Конечно, сегодня мысль о внедрении через глазное отверстие с помощью хирургического молотка острого инструмента, с тем чтобы отсечь префронтальную область коры головного мозга, кажется варварской и безрассудной. Но в то время только в Соединенных Штатах процедуру лоботомии прошло сорок тысяч человек. Хирурги, проводившие такие процедуры, считали, что делают для человечества полезное и важное дело. Один хирург, совершивший вклад в развитие лоботомии, даже получил Нобелевскую премию, хотя в последние годы возникло движение за то, чтобы ее аннулировать, и его сторонники назвали эту инновацию колоссальной ошибкой.

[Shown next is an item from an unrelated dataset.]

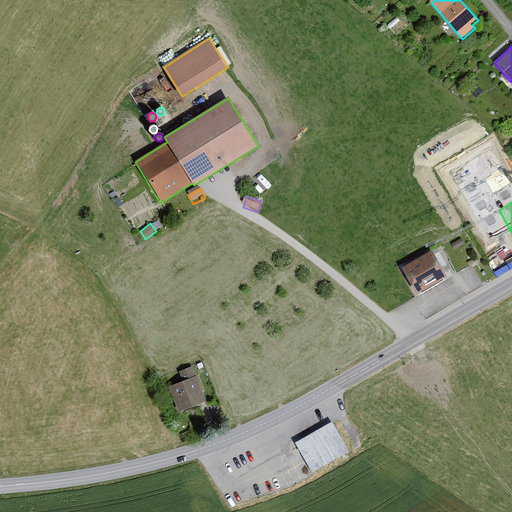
[(464,244),(461,239),(452,244),(455,249),(464,244)]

Я пошла на лекцию Дитриха частично из-за своего давнишнего интереса к истории нейробиологии, но еще и потому, что мне бросилось в глаза название книги — «Пациент Г. М.: история памяти, сумасшествия и семейных тайн». Его семейные тайны сильно отличались от моих, но что у нас с ним было общего, так это «длиннофокусный объектив», через который мы были вынуждены видеть контекст времени. В 1940-х годах процедуры лоботомии считались нормальным явлением. Людям — пациентам и их семьям — говорили, что операция поможет. Их даже могли уверять, что это метод лечения. С врачами не спорили — это касалось и вопросов донорского оплодотворения в 1960-х годах. Евгенические преимущества донорского оплодотворения обсуждались с уверенностью и без чувства смущения или неловкости. Считалось, что дети, зачатые таким путем, будут иметь в жизни огромные преимущества: они были генетическими потомками людей науки, людей со славным характером, людей с идеальной семейной историей. Эти дети никогда не узнают правды о своем происхождении, и гражданские папы могли спокойно верить во что хотели.
Однако по факту ситуация была мрачнее и сложнее. Врачи оплодотворяли пациенток своей собственной спермой или спермой того, кто был под рукой. Редкие клиники и больницы контролировали, сколько раз мужчина мог сдавать сперму, отчего в небольших с географической точки зрения регионах рождались десятки сводных братьев и сестер. Недавно я услышала от своего друга-писателя историю: пару десятилетий назад он был донором спермы — был он тогда бездомным, жил в машине, употреблял наркотики и находился под опекой государства. «Всю свою биографическую справку я выдумал, — рассказал он мне. — Гарвардское образование, член студенческой спортивной команды по теннису. Я пользовался спросом».
«Современного принципа информированного согласия не существовало», — говорил Дитрих со сцены аудитории.
Какие документы подписали мои родители? Хранили ли тогда записи или немедленно уничтожали? Я неоднократно пыталась выйти на связь с тремя детьми Эдмонда и Огасты Фаррис, которым было уже по семьдесят с лишним лет, но они на мои просьбы не ответили. Их сын, которого тоже звали Эдмонд, был певцом на Carnival Cruise Lines. Я знала, что мое письмо он получил, так как он по ошибке перенаправил ответ мне же, сопроводив коротким комментарием, адресованным своей сестре: «Сю, что думаешь?»
Позор, позор и еще раз позор, настоящее затмило прошлое, окутывая его пеленой злобы и оценочных суждений. Как не задаться вопросом, почему методы того времени считались правильными, безопасными? Мне было интересно, как отпрыски Фарриса оценивали деятельность своих родителей, которые вдвоем занимались медициной без лицензии и вне закона. Что они знали? Испытывали ли дети гордость за родителей? Переживали ли? Восприняли ли как катастрофу то, что об их отце забыли? Или, возможно, им были известны истории, подобные моей, но не имевшие счастливого финала?
«Не хочу прослыть презентистом», — говорил Дитрих. Презентизм — анахронистическое видение идей и точек зрения настоящего времени в интерпретации событий прошлого. Мыслить подобным образом достаточно просто. Я так и делала с того самого момента, как узнала правду о своем происхождении. Те первые месяцы были заполнены сначала неверием в то, что мои родителя вообще могли сознательно участвовать в таком обмане, а позднее злостью и сожалением, что они приняли те решения, которые приняли, хотя эти решения привели к моему появлению. Довольно долгое время я представляла себя на их месте как продукт конца двадцатого — начала двадцать первого века, со всеми биологическими, генетическими, историческими и психологическими инструментами, какие были мне доступны.
Но теперь я осознала, что у моих молодых будущих родителей ни одного из этих инструментов не было. В их распоряжении были лишь собственный страх, стыд, отчаяние и желание завести ребенка любой ценой. Взявшись за руки, они уходили во все более глубокие дебри. Обратного пути не было.